[This was originally published on the OSVDB blog.]
From: Derek Martin (code[at]pizzashack.org)
Date: Thu Jul 14 2005 – 21:39:30 CDT
The issue has come up on bugtraq before, but I think it is worth raising it again. The question is how to classify attacks against users’ client programs which come from the Internet, e.g. an e-mail carrying a malicious trojan horse payload. The reason this is important is because we judge how serious a particular vulnerability is based on how it is classified.
From: Bryan McAninch (bryan[at]mcaninch.org)
Date: Fri Jul 15 2005 – 10:58:47 CDT
I merely skimmed your post, so I apologize if the link I’m providing is not what you’re looking for. From what I read, it soundsas if you might be looking for an attack taxonomy, or something of that nature. An entire chapter of the Computer Security Handbook is devoted to this topic, written by John D. Howard and Thomas A. Longstaff. This document can also be found at CERT’s website – http://www.cert.org/research/taxonomy_988667.pdf
While this debate is very important to VDBs, the person who started the thread chose an extremely bad example. The real debate comes in for vulnerabilities that don’t require user interaction (ie: not having to click an attachment) such as image processing overflows. It is easy to argue this either way; the overflow exists in the local application, the content comes from a network resource.
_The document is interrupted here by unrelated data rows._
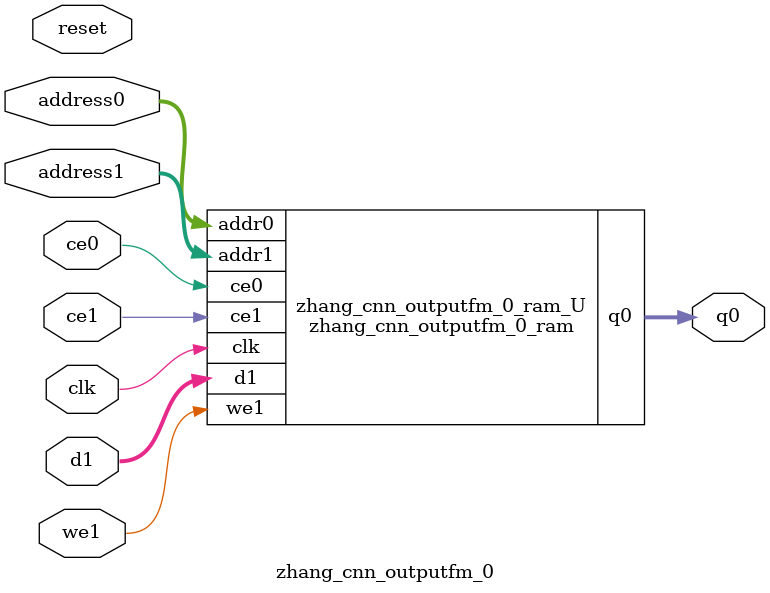
<source format=v>

`timescale 1 ns / 1 ps
module zhang_cnn_outputfm_0_ram (addr0, ce0, q0, addr1, ce1, d1, we1,  clk);

parameter DWIDTH = 32;
parameter AWIDTH = 15;
parameter MEM_SIZE = 16900;

input[AWIDTH-1:0] addr0;
input ce0;
output reg[DWIDTH-1:0] q0;
input[AWIDTH-1:0] addr1;
input ce1;
input[DWIDTH-1:0] d1;
input we1;
input clk;

(* ram_style = "block" *)reg [DWIDTH-1:0] ram[MEM_SIZE-1:0];




always @(posedge clk)  
begin 
    if (ce0) 
    begin
            q0 <= ram[addr0];
    end
end


always @(posedge clk)  
begin 
    if (ce1) 
    begin
        if (we1) 
        begin 
            ram[addr1] <= d1; 
        end 
    end
end


endmodule


`timescale 1 ns / 1 ps
module zhang_cnn_outputfm_0(
    reset,
    clk,
    address0,
    ce0,
    q0,
    address1,
    ce1,
    we1,
    d1);

parameter DataWidth = 32'd32;
parameter AddressRange = 32'd16900;
parameter AddressWidth = 32'd15;
input reset;
input clk;
input[AddressWidth - 1:0] address0;
input ce0;
output[DataWidth - 1:0] q0;
input[AddressWidth - 1:0] address1;
input ce1;
input we1;
input[DataWidth - 1:0] d1;



zhang_cnn_outputfm_0_ram zhang_cnn_outputfm_0_ram_U(
    .clk( clk ),
    .addr0( address0 ),
    .ce0( ce0 ),
    .q0( q0 ),
    .addr1( address1 ),
    .ce1( ce1 ),
    .d1( d1 ),
    .we1( we1 ));

endmodule


</source>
Either way, every existing classification system (including OSVDB’d) fall back onto remote vs local, when it is becoming painfully obvious that it needs to evolve. Steven Christey (CVE) has made comments regarding this (before and during this thread), suggesting that we take note of attacks that are “user-complicit” vs “automatic”. This is certainly a large step in the right direction, but is it enough? Will this classification scheme last us a few more years?